Fahad's Electrical Encyclopedia — Substations

Touch Voltage and Step Voltage

What are touch voltage and step voltage? How do they arise during faults in substations, and how does the earthing grid protect against them?

During a major ground fault in a substation, the earth itself transforms from a safe haven into a map of varying potentials: a touch on a structure, or a long stride in the wrong direction, could place a person's body between two points with a lethal potential difference. These are touch voltage and step voltage.

How Does the Danger Arise?

When a large fault current flows to ground through the earthing network, the potential of the network and the surrounding soil rises relative to remote earth, and this rise is distributed in a gradient around the dissipation points — areas near the electrode are at a higher potential than areas farther away.
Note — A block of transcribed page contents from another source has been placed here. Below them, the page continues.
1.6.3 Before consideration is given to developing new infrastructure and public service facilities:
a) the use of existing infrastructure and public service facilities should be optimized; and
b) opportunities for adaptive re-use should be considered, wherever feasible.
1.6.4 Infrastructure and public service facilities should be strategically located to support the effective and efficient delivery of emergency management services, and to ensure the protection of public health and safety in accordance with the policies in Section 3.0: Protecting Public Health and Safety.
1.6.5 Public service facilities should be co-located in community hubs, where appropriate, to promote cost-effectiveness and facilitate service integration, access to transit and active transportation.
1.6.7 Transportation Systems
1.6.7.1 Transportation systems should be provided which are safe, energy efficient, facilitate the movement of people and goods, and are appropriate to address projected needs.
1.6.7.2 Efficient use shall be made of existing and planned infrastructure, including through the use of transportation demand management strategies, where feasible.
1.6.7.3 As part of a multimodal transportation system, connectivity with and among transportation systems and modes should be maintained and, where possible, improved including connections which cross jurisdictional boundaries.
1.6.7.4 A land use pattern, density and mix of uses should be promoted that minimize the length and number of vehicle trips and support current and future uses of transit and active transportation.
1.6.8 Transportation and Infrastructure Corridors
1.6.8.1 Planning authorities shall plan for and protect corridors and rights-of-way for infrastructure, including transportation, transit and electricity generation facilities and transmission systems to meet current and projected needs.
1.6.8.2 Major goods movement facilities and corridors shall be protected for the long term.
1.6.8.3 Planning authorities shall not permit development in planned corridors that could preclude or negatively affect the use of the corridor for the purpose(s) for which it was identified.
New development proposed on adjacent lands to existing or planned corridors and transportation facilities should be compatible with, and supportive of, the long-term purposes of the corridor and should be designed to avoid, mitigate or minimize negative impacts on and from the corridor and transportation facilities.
From this gradient, two hazards arise:

Touch Voltage

  • The potential difference between an equipment body touched by a person (hand) and the position of their feet on the ground.
  • It is most dangerous when earth resistance is high: the body of the faulty equipment rises in potential while the ground under the feet remains lower, so current flows through the body from the hand to the feet — through the heart.

Step Voltage

  • The potential difference between a person's two feet spaced apart on ground with a potential gradient during a fault.
  • The wider the stride near the current dissipation point, the greater the difference — which is why the recommendation in hazard areas is: short, shuffling steps, or jumping with feet together during evacuation.
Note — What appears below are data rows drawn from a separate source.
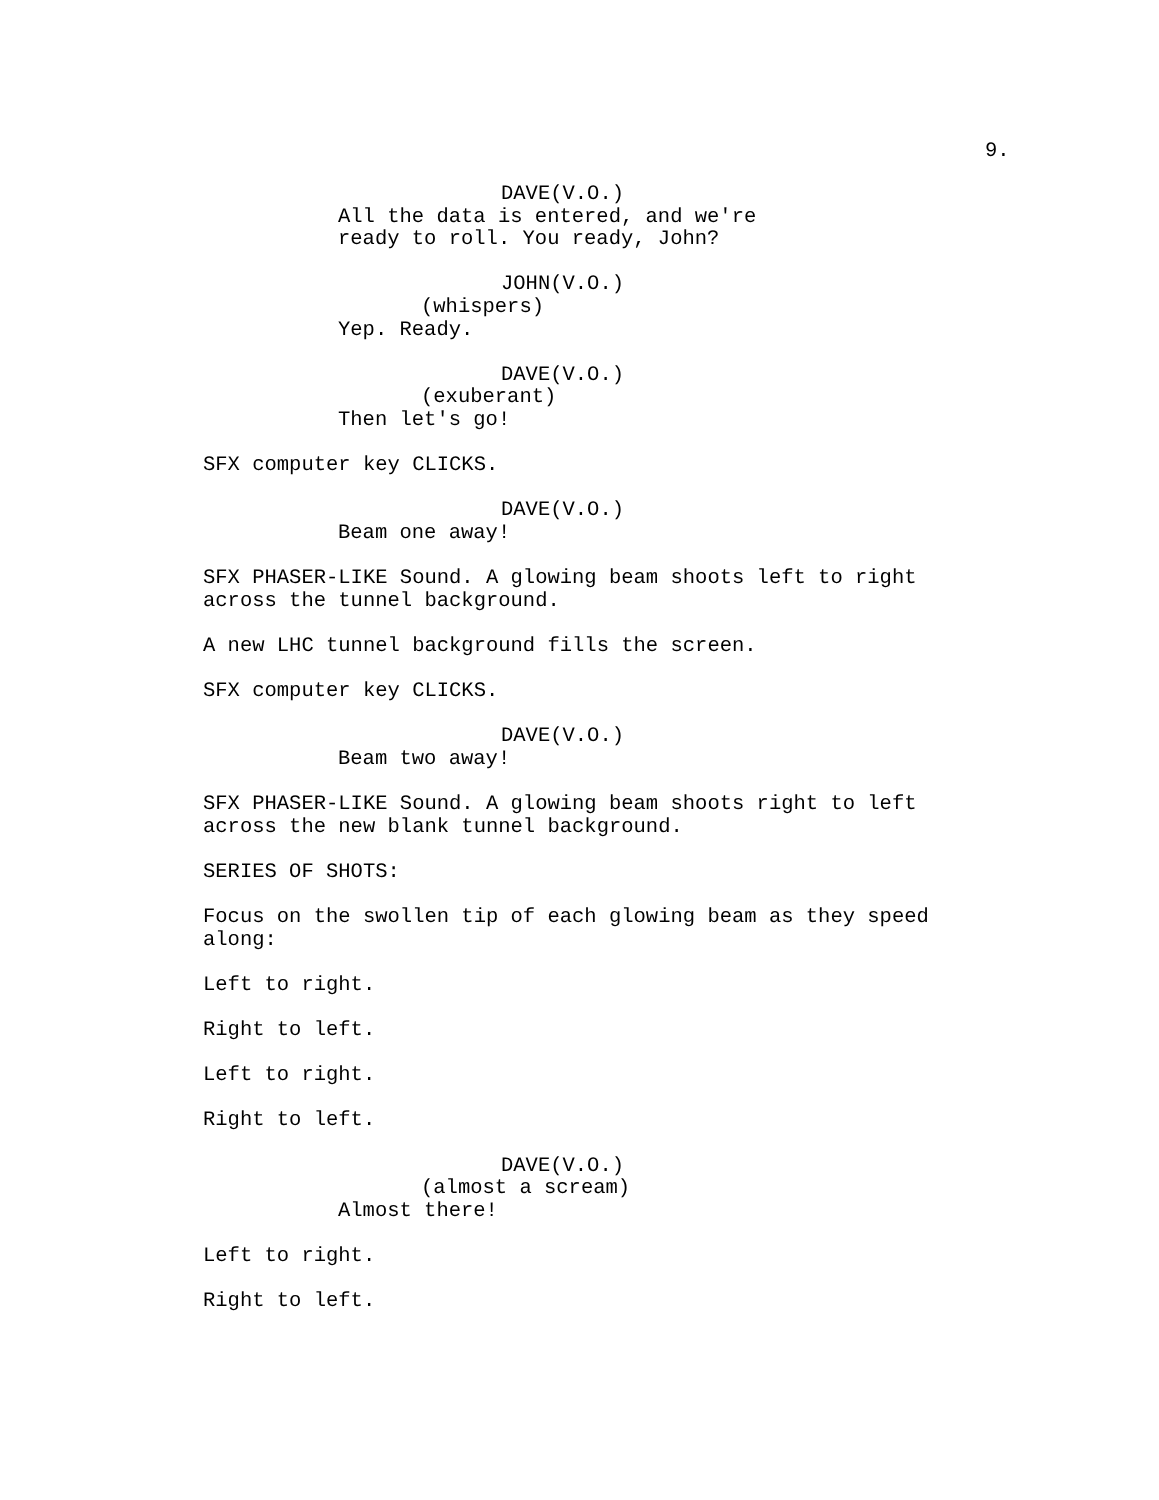9.
DAVE(V.O.)
All the data is entered, and we're ready to roll. You ready, John?
JOHN(V.O.)
(whispers)
Yep. Ready.
DAVE(V.O.)
(exuberant)
Then let's go!
SFX computer key CLICKS.
DAVE(V.O.)
Beam one away!
SFX PHASER-LIKE Sound. A glowing beam shoots left to right across the tunnel background.
A new LHC tunnel background fills the screen.
SFX computer key CLICKS.
DAVE(V.O.)
Beam two away!
SFX PHASER-LIKE Sound. A glowing beam shoots right to left across the new blank tunnel background.
SERIES OF SHOTS:
Focus on the swollen tip of each glowing beam as they speed along:
Left to right.
Right to left.
Left to right.
Right to left.
DAVE(V.O.)
(almost a scream)
Almost there!
Left to right.
Right to left.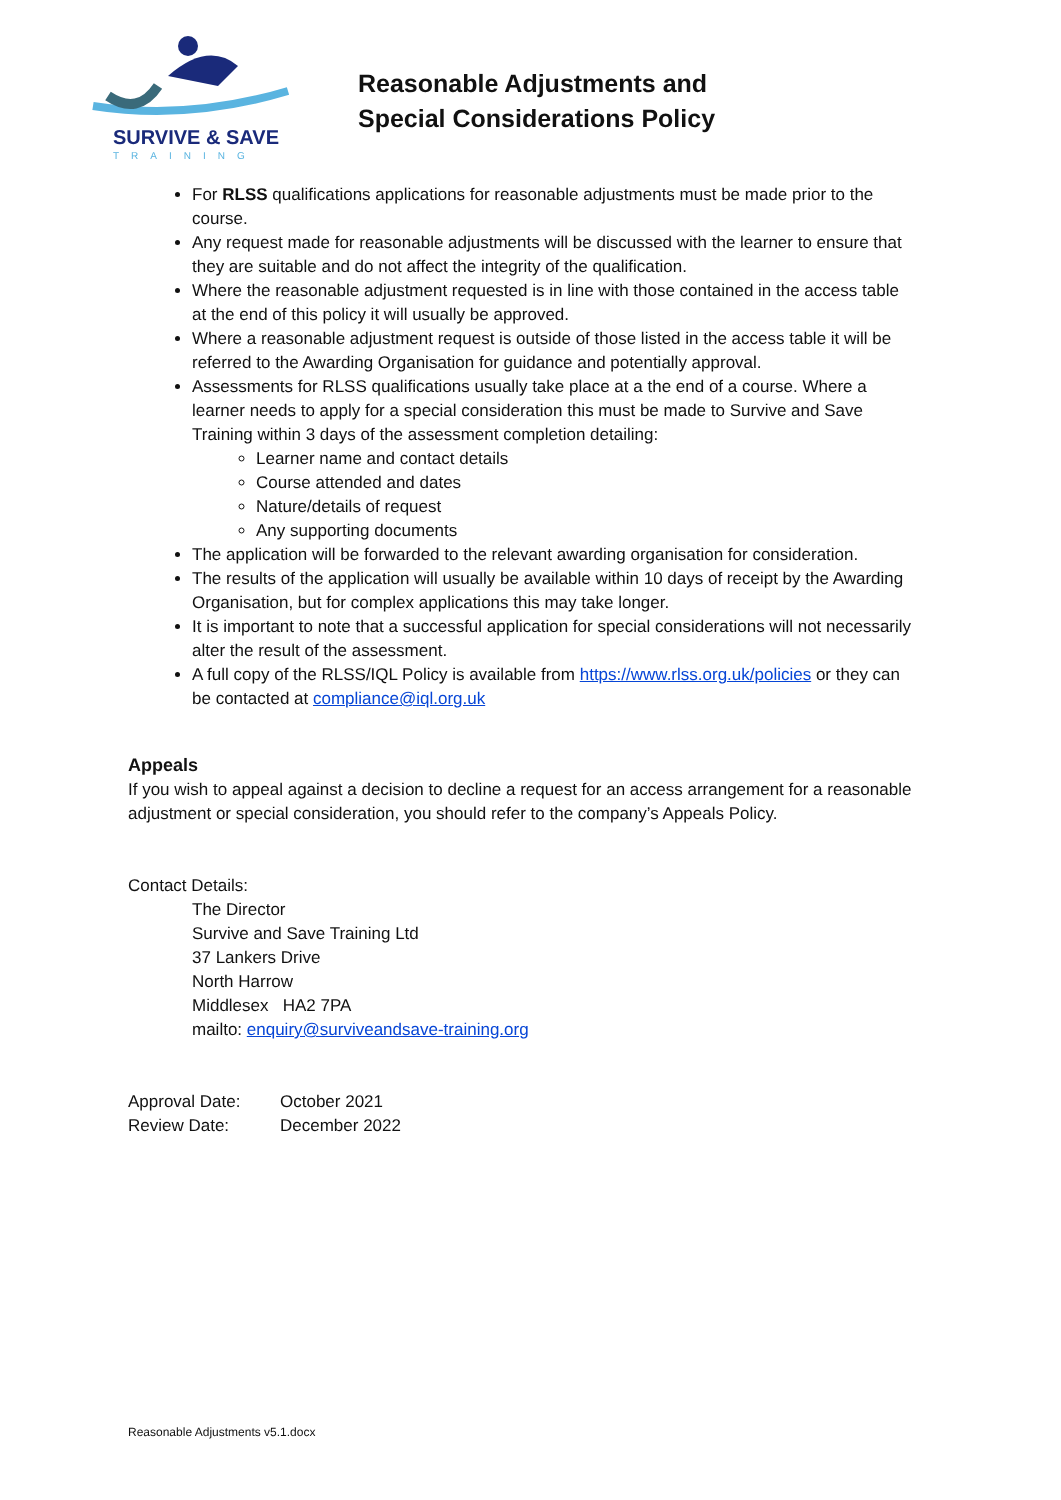SURVIVE & SAVE
TRAINING
Reasonable Adjustments and
Special Considerations Policy
For RLSS qualifications applications for reasonable adjustments must be made prior to the course.
Any request made for reasonable adjustments will be discussed with the learner to ensure that they are suitable and do not affect the integrity of the qualification.
Where the reasonable adjustment requested is in line with those contained in the access table at the end of this policy it will usually be approved.
Where a reasonable adjustment request is outside of those listed in the access table it will be referred to the Awarding Organisation for guidance and potentially approval.
Assessments for RLSS qualifications usually take place at a the end of a course. Where a learner needs to apply for a special consideration this must be made to Survive and Save Training within 3 days of the assessment completion detailing:
Learner name and contact details
Course attended and dates
Nature/details of request
Any supporting documents
The application will be forwarded to the relevant awarding organisation for consideration.
The results of the application will usually be available within 10 days of receipt by the Awarding Organisation, but for complex applications this may take longer.
It is important to note that a successful application for special considerations will not necessarily alter the result of the assessment.
A full copy of the RLSS/IQL Policy is available from https://www.rlss.org.uk/policies or they can be contacted at compliance@iql.org.uk
Appeals
If you wish to appeal against a decision to decline a request for an access arrangement for a reasonable adjustment or special consideration, you should refer to the company’s Appeals Policy.
Contact Details:
The Director
Survive and Save Training Ltd
37 Lankers Drive
North Harrow
Middlesex HA2 7PA
mailto: enquiry@surviveandsave-training.org
| Approval Date: | October 2021 |
| Review Date: | December 2022 |
Reasonable Adjustments v5.1.docx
How Does a Substation Protect Against Them?

MethodIts Role
Mesh/grid earthing network beneath the substationEqualizes potential across the site, reducing differences between points
Lowering earth resistanceReduces the overall potential rise during a fault — improvement methods
Surface gravel layerRaises the contact resistance between foot and ground, reducing current through the body
Bonding all structures to the gridMakes whatever the hand touches and whatever the foot stands on roughly the same potential
Fast protection trippingShortens exposure time — the decisive factor in survival
Interview question: What is the difference between touch voltage and step voltage? And how does substation design reduce them?
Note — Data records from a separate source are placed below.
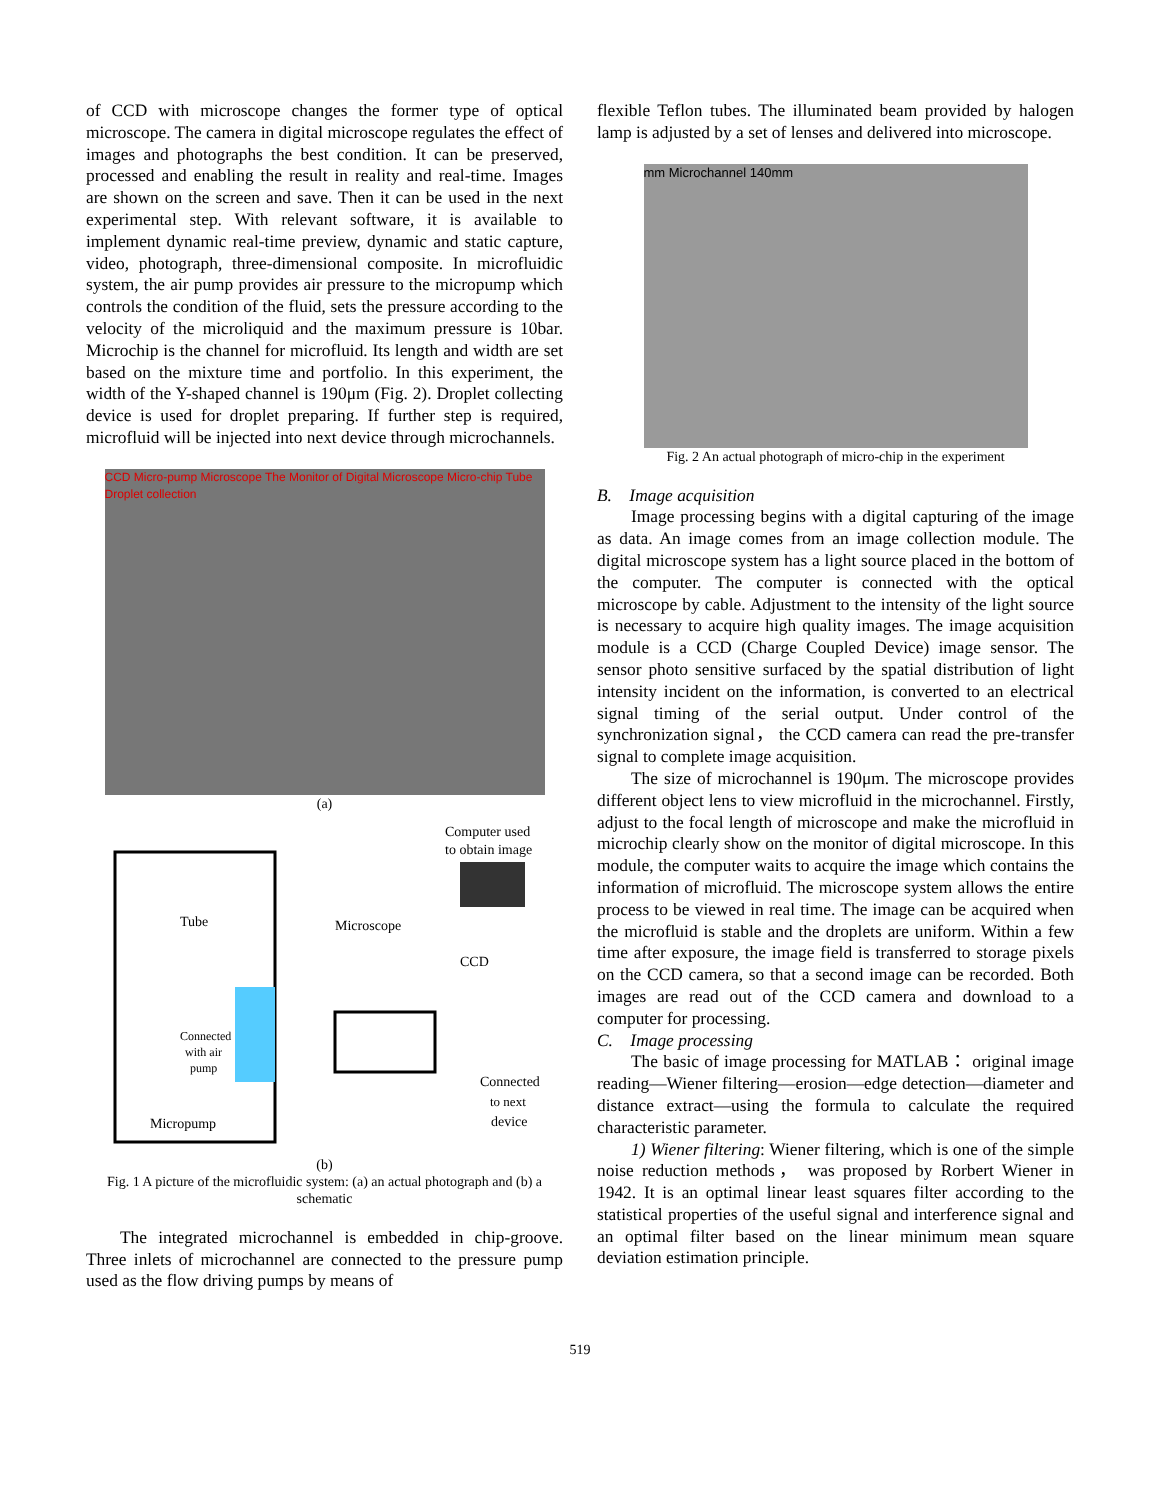of CCD with microscope changes the former type of optical microscope. The camera in digital microscope regulates the effect of images and photographs the best condition. It can be preserved, processed and enabling the result in reality and real-time. Images are shown on the screen and save. Then it can be used in the next experimental step. With relevant software, it is available to implement dynamic real-time preview, dynamic and static capture, video, photograph, three-dimensional composite. In microfluidic system, the air pump provides air pressure to the micropump which controls the condition of the fluid, sets the pressure according to the velocity of the microliquid and the maximum pressure is 10bar. Microchip is the channel for microfluid. Its length and width are set based on the mixture time and portfolio. In this experiment, the width of the Y-shaped channel is 190μm (Fig. 2). Droplet collecting device is used for droplet preparing. If further step is required, microfluid will be injected into next device through microchannels.
CCD Micro-pump Microscope The Monitor of Digital Microscope Micro-chip Tube Droplet collection
(a)
Computer used
to obtain image
Tube
Microscope
CCD
Connected
with air
pump
Connected
to next
device
Micropump
(b)
Fig. 1 A picture of the microfluidic system: (a) an actual photograph and (b) a schematic
The integrated microchannel is embedded in chip-groove. Three inlets of microchannel are connected to the pressure pump used as the flow driving pumps by means of
flexible Teflon tubes. The illuminated beam provided by halogen lamp is adjusted by a set of lenses and delivered into microscope.
mm Microchannel 140mm
Fig. 2 An actual photograph of micro-chip in the experiment
B. Image acquisition
Image processing begins with a digital capturing of the image as data. An image comes from an image collection module. The digital microscope system has a light source placed in the bottom of the computer. The computer is connected with the optical microscope by cable. Adjustment to the intensity of the light source is necessary to acquire high quality images. The image acquisition module is a CCD (Charge Coupled Device) image sensor. The sensor photo sensitive surfaced by the spatial distribution of light intensity incident on the information, is converted to an electrical signal timing of the serial output. Under control of the synchronization signal， the CCD camera can read the pre-transfer signal to complete image acquisition.
The size of microchannel is 190μm. The microscope provides different object lens to view microfluid in the microchannel. Firstly, adjust to the focal length of microscope and make the microfluid in microchip clearly show on the monitor of digital microscope. In this module, the computer waits to acquire the image which contains the information of microfluid. The microscope system allows the entire process to be viewed in real time. The image can be acquired when the microfluid is stable and the droplets are uniform. Within a few time after exposure, the image field is transferred to storage pixels on the CCD camera, so that a second image can be recorded. Both images are read out of the CCD camera and download to a computer for processing.
C. Image processing
The basic of image processing for MATLAB： original image reading—Wiener filtering—erosion—edge detection—diameter and distance extract—using the formula to calculate the required characteristic parameter.
1) Wiener filtering: Wiener filtering, which is one of the simple noise reduction methods， was proposed by Rorbert Wiener in 1942. It is an optimal linear least squares filter according to the statistical properties of the useful signal and interference signal and an optimal filter based on the linear minimum mean square deviation estimation principle.
519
Sample answer: Touch voltage is the potential difference between an equipment body touched by a person's hand and the position of their feet during a ground fault, while step voltage is the difference between a person's two spaced feet on ground with a potential gradient around a current dissipation point. Design reduces both through a mesh earthing grid that equalizes potential across the site, lowering earth resistance, bonding all structures to the grid, and a surface gravel layer that raises contact resistance — combined with fast-tripping protection that shortens exposure time.

Common Mistake

Assuming that touching "earthed" objects is always safe during a fault. Earthing reduces the hazard but does not eliminate it — while dissipating a large fault current, the entire grid's potential rises, and safety lies in keeping distance and letting protection trip, not in excessive trust in the earthing system.